Photography and the written word. Without their corresponding explicatory captions, Kaoru’s precisely conceived photo shoots might still retain some of their illusory force as cinematic tableaux of prototypic life-endings. But the sort of staging Kaoru consciously and emphatically attempts, by employing exclusively Japanese actresses as his models, by asking them to stage the death of their dreams and through all these eponymous designers clothes with which these ‘fashion victims’ enthusiastically decide to ‘dress’ their death, condition our perception of his photographs. It would be pointless to speak solely about death within this very specific nest of visual references. The attention of the gaze shifts rapidly from the gesture to an easily predicted stylized drama of mannequin-like oriental beauties. Rather than death alone, the association of death and fashion is more explicit here than ever. Cinematic fiction and woman become accomplices to a narrative engaged with the materialist banality of the contemporary culture in a quite banal mode.

Far from performing an alien identity, the models of Landscape with a Corpse end up performing their own public masquerade for the sake of the camera. They are given the license to ‘die’ in a Louis Vuitton dress. Kaoru does not take any critical distance but rather celebrates the perception of his work on the grounds of this performing me, allowing for no sliding of meaning to take place. In this “simple act of personal journalism”, the subjects decide the final posture and take, and photography unveils itself as a participatory, pseudo-democratic process, in which aestheticising has the last word. Death has to have a reason and a name; death has to be a part of a cause-and-effect process. By means of a mechanical commemoration (the camera), we are led straight to immortality. As opposed to experiencing death, we end up experiencing a cathartic awareness of life, whereas the sincere neo-romantic aspiration of Kaoru is gobbled up by this contemporary consumption of death.

It would be easy to build an interpretation of Landscape with a Corpse based on the Barthes or Sontag line of thought, according to which all photographic stills become reminiscent of the moment that flew away once and for all. Yet it would be interesting to negotiate an alternative relation with Kaoru's ongoing series. Today, that “questioning” expresses our discontent with photography, the issue is to become engaged with analytical propositions not just for theory's sake, but rather to come back to the basics, to ask ourselves and wonder how unpretentious our attitude is, when dealing with these images. Do they speak to our hearts? Do they help us reconsider our attitude to death? Do they contribute to a better understanding of life and of photography?

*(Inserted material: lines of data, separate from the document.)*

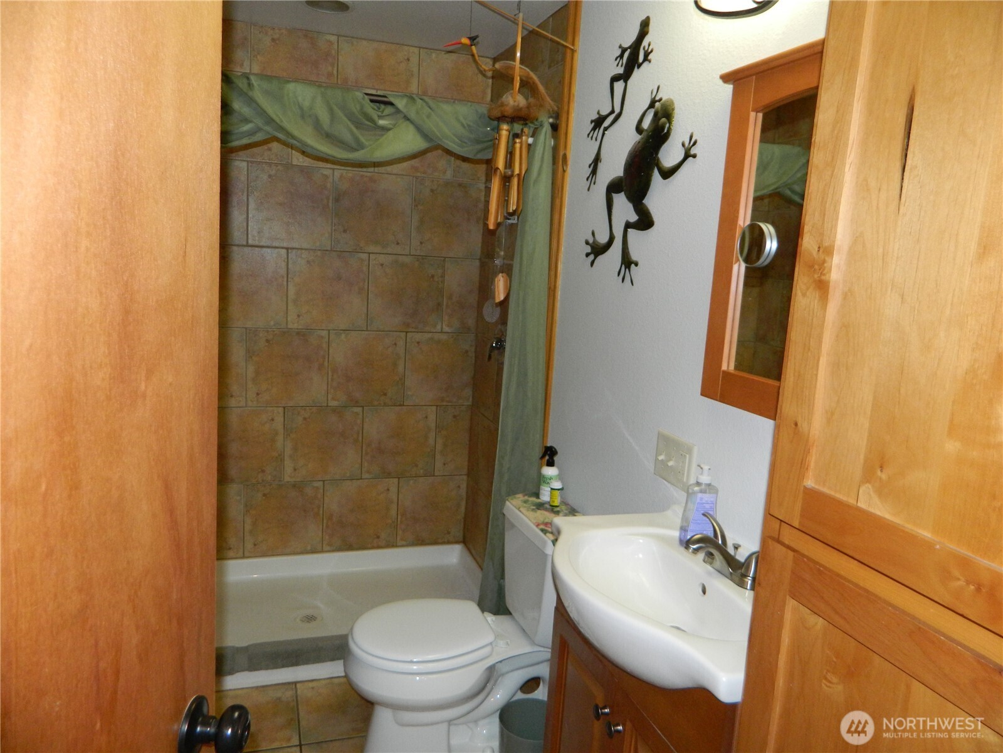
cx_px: 502
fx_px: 724
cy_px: 376
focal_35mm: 25
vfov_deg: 54.9
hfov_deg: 69.4
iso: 200
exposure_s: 1/30
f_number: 3.1
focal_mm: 4.5
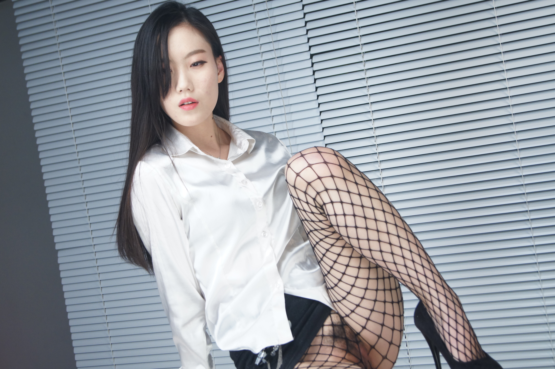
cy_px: 184
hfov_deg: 29.9
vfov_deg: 20.1
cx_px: 278
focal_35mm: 68
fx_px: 1040
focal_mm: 45
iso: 800
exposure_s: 1/160
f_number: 5.6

Twenty years ago these very same pictures might have exercised a distinct impact on us. Twenty years ago they would have of course been produced differently. Today, amidst everything done and seen, the rules of reception and technology are set up against an inflated cultural theory. Death allows us liberty as a free-of-conventions space where anything fits in. No one has been there. Following this, Landscape with a Corpse, with its female corpses in a mort regidis posture, might equally work well for those who wish to map out how exoticism still applies to western audiences in terms of female fetishism and voyeurism, as much as for those who put their emphasis on signifiers such as the fashion system and otherwise. Did it all start with Duchamp’s Readymade or is “the original” to be found in the eccentricities of Guy Bourdin and Helmut Newton thirty years ago?

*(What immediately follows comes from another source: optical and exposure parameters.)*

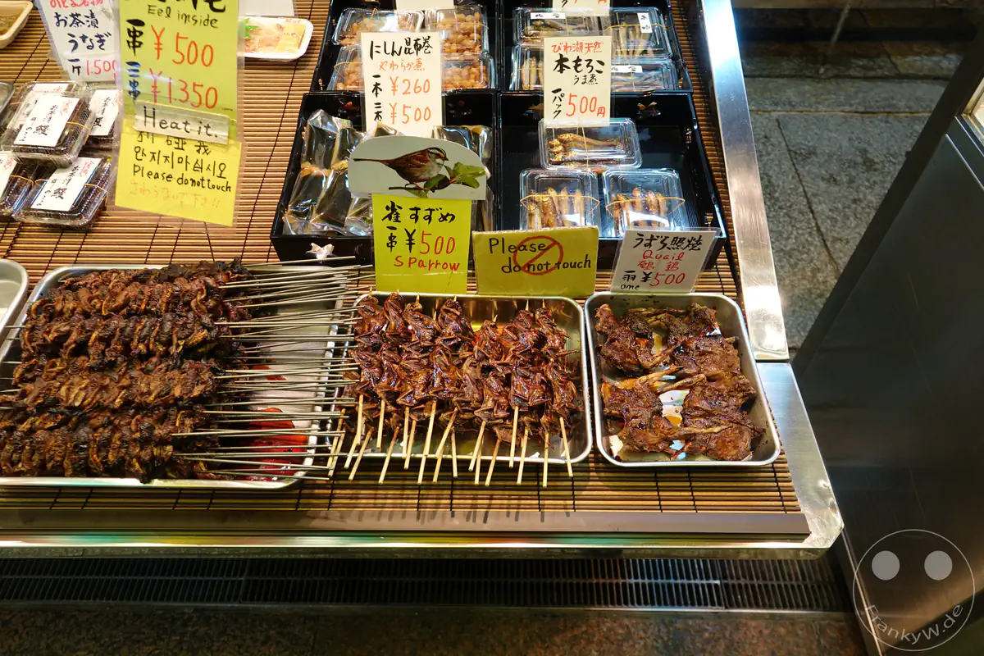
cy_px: 328
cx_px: 492
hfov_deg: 73.7
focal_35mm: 24
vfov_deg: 53.1
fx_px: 656
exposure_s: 1/30
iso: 125
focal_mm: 8.8
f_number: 2.4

Unmoved, we lie here before the glass. We feel the intrinsic need not just to ask questions, but ask new questions. Still, as Derrida once said, “death is in another place” and these corpses are nothing but empty bodies. Wide-open, their eyes express a profound, vain detachment from the world. Once again, we return to Plato’s cave, while Kaoru’s camera becomes, in the words of Yuko Hasegawa, a “conveyer of mode”, a lyric signified of the trivial contemporary mode.